Он подождал еще и заглянул ей в лицо. На нем застыло странное выражение, такого он никогда раньше не видел. Вялая расслабленность, думал он, даже безжизненность на лице, которое всегда светилось энергией, затмевавшей все прочие эмоции. Возможно, оно казалось таким вялым, потому что глаза были закрыты. Источником ее энергии были глаза — их необыкновенный, пронизывающий взгляд. В тех редких случаях, когда он осмеливался заглянуть ей прямо в глаза, ощущение было сродни ожогу. В первый раз, вот сейчас, он позволил себе разглядывать ее почти вплотную; так ребенок наблюдает за одевающейся матерью, когда она думает, что он спит.
Все считали Еву Нейдорф исключительно привлекательной женщиной. Самая красивая женщина в Институте, говорил Джо Линдер, а потом добавлял, что с ней и некому особенно соперничать. Как бы то ни было, но когда эта женщина — а ей был уже пятьдесят один год — входила в комнату, все взгляды устремлялись к ней. Ее красота вызывала отклик равно у мужчин и у женщин. Она знала, что красива, но не была тщеславна; своей внешности она уделяла должную меру заботы и ухода, как будто она и ее тело были двумя отдельными сущностями. Ее гардероб был предметом длинных дискуссий даже среди мужчин.
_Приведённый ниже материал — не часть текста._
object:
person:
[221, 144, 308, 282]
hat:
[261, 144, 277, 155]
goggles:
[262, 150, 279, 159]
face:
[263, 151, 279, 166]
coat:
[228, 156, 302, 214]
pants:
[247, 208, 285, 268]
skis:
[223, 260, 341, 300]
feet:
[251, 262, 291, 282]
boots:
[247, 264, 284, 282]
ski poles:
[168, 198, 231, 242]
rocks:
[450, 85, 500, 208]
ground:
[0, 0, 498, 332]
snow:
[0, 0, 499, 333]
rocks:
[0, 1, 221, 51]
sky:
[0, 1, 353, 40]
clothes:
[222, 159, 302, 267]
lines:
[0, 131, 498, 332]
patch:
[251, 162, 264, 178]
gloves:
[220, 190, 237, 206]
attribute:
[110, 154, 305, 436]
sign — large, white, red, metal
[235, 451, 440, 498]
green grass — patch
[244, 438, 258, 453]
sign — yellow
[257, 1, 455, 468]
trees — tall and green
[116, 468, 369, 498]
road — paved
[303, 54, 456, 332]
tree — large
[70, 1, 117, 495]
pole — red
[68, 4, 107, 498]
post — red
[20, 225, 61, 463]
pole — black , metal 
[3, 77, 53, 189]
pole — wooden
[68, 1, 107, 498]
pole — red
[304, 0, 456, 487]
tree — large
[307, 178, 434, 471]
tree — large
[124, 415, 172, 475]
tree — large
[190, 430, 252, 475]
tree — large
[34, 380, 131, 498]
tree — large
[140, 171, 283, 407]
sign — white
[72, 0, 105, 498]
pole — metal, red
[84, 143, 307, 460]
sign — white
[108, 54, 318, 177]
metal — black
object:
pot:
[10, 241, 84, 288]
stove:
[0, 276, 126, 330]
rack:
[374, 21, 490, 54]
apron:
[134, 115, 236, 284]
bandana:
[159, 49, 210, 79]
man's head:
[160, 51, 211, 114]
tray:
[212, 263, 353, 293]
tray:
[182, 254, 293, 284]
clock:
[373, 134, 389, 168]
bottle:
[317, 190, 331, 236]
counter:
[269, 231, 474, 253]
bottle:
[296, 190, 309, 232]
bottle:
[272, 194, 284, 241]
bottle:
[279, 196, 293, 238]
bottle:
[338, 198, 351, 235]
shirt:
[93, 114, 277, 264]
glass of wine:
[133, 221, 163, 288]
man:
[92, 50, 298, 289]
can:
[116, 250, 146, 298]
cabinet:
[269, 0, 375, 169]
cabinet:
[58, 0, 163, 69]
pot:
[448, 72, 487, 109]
Кандидаты, студенты и психоаналитики — никто не оставался безразличен к ее красоте. Даже старый Хильдесхаймер — и все это знали — питал слабость к Еве Нейдорф. На лекциях он посылал ей доверительные улыбки. В перерывах они с серьезным видом беседовали в уголке, склонив друг к другу головы, и токи тесного взаимопонимания исходили от них и прокатывались по всему залу.
Теперь, когда она, спящая, сидела в кресле, Голд мог внимательно ее рассмотреть. Волосы, собранные в высокий шиньон, тронула седина, на лице ясно проступал слой косметики, особенно на изящных скулах и заостренном подбородке. Ресницы тоже были густо накрашены. С такого близкого расстояния Голд увидел, что за последнее время она сильно постарела. Он подумал о том, что она уже бабушка, о ее сыне, о том, какой усталой она начала выглядеть после смерти мужа. Он часто думал о ее отношениях с мужем, но каждый раз, пытаясь представить ее в домашней обстановке, видел ее в элегантном одеянии, вроде того, что сейчас на ней было — обманчиво простое белое платье, которое даже на его непросвещенный взгляд выглядело дорогим и изысканным.